Less than two years later, Mohammed bin Salman now owns almost all of SNK. A financial deal reported by VGC confirms the Electronic Gaming Development Company now owns 96% of SNK, which means bin Salman now effectively owns the King of Fighters, Metal Slug, and Samurai Shodown game developer.
“The Mohammed bin Salman Foundation’s (MiSK Foundation) investment in the Japanese company SNK reinforces its continuous commitment to its goals of empowering Saudi men and women through building economic partnerships, within the Foundation’s updated strategy to maximize the positive impact on youth empowerment,” reads a press release from last year when the investment was proposed.
As VGC notes, the final transaction was actually completed last February, but the news is only breaking two months later. This perhaps suggests SNK didn't want news of its takeover to be publicized.

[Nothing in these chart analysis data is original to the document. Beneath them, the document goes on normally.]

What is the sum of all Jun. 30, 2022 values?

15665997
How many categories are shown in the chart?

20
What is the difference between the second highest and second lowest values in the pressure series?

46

Prince Mohammed bin Salman is no stranger to the business of video games. After taking control of SNK in 2020, the Saudi Public Investment Fund, which is controlled by bin Salman, made billion-dollar investments in Capcom and Nexon and later EA, Activision, and Take-Two Interactive. Most recently, the Public Investment Fund-backed company Savvy Gaming purchased European pro gaming leagues ESL And FACEIT, with plans to combine the two into a single entity.

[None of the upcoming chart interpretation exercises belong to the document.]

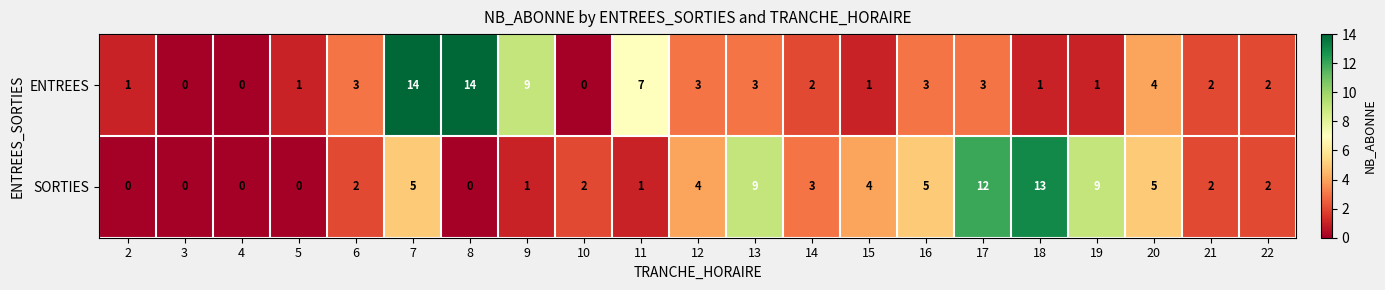

Which series changed the most between 17 and 18?

ENTREES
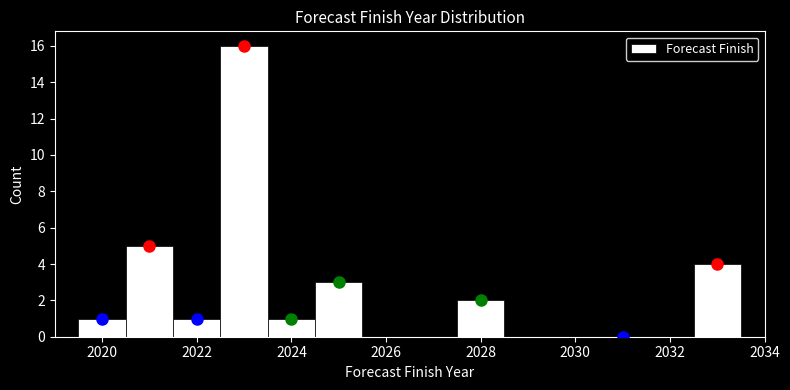

Reading left to right, transcribe this chart: for each bar, give the range it covers on the x-axis and its height. Neither the bar edges nor the heights are printed on the chart, so give them approximately, as read against the axes.

2019.5 to 2020.5: 1
2020.5 to 2021.5: 5
2021.5 to 2022.5: 1
2022.5 to 2023.5: 16
2023.5 to 2024.5: 1
2024.5 to 2025.5: 3
2025.5 to 2026.5: 0
2026.5 to 2027.5: 0
2027.5 to 2028.5: 2
2028.5 to 2029.5: 0
2029.5 to 2030.5: 0
2030.5 to 2031.5: 0
2031.5 to 2032.5: 0
2032.5 to 2033.5: 4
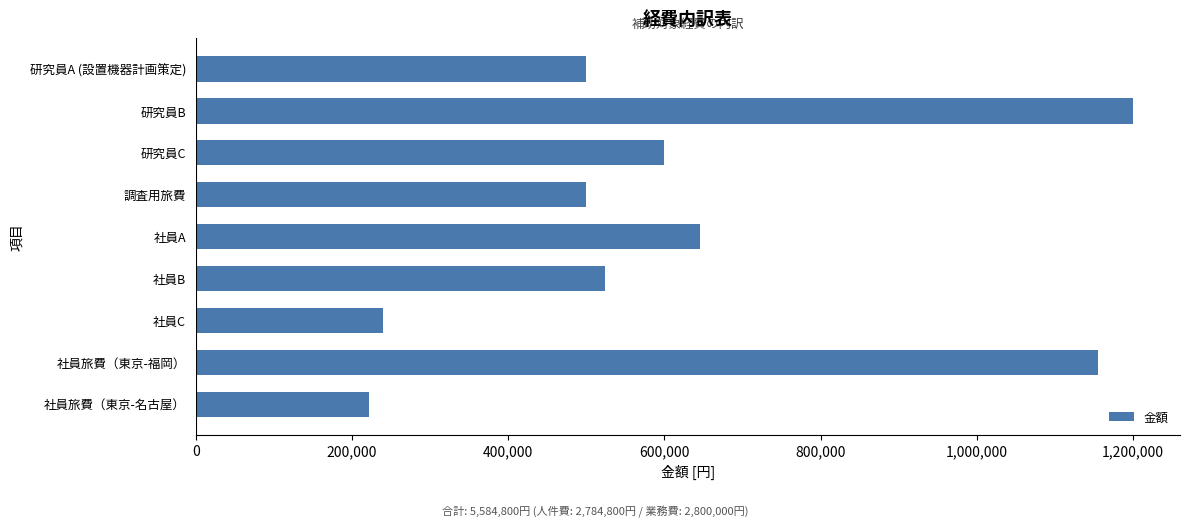

Where is the data nearest to the value 710700?

社員A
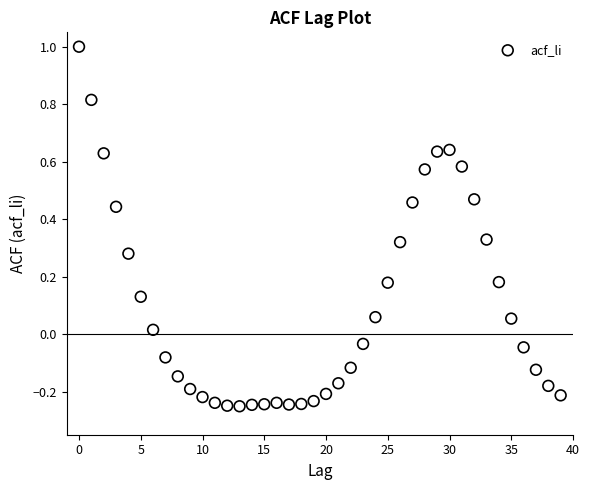

How many data points are displayed?

40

The Public Investment Fund is a Saudi wealth fund dedicated to diversifying Saudi Arabia’s economy beyond oil – a wise idea, given the world’s general movement away from fossil fuels due to climate change. Prince Mohammed bin Salman in particular has championed gaming as a means of moving beyond oil, although the prince himself remains a controversial figure for his alleged involvement in the assassination of Washington Post journalist Jamal Khashoggi.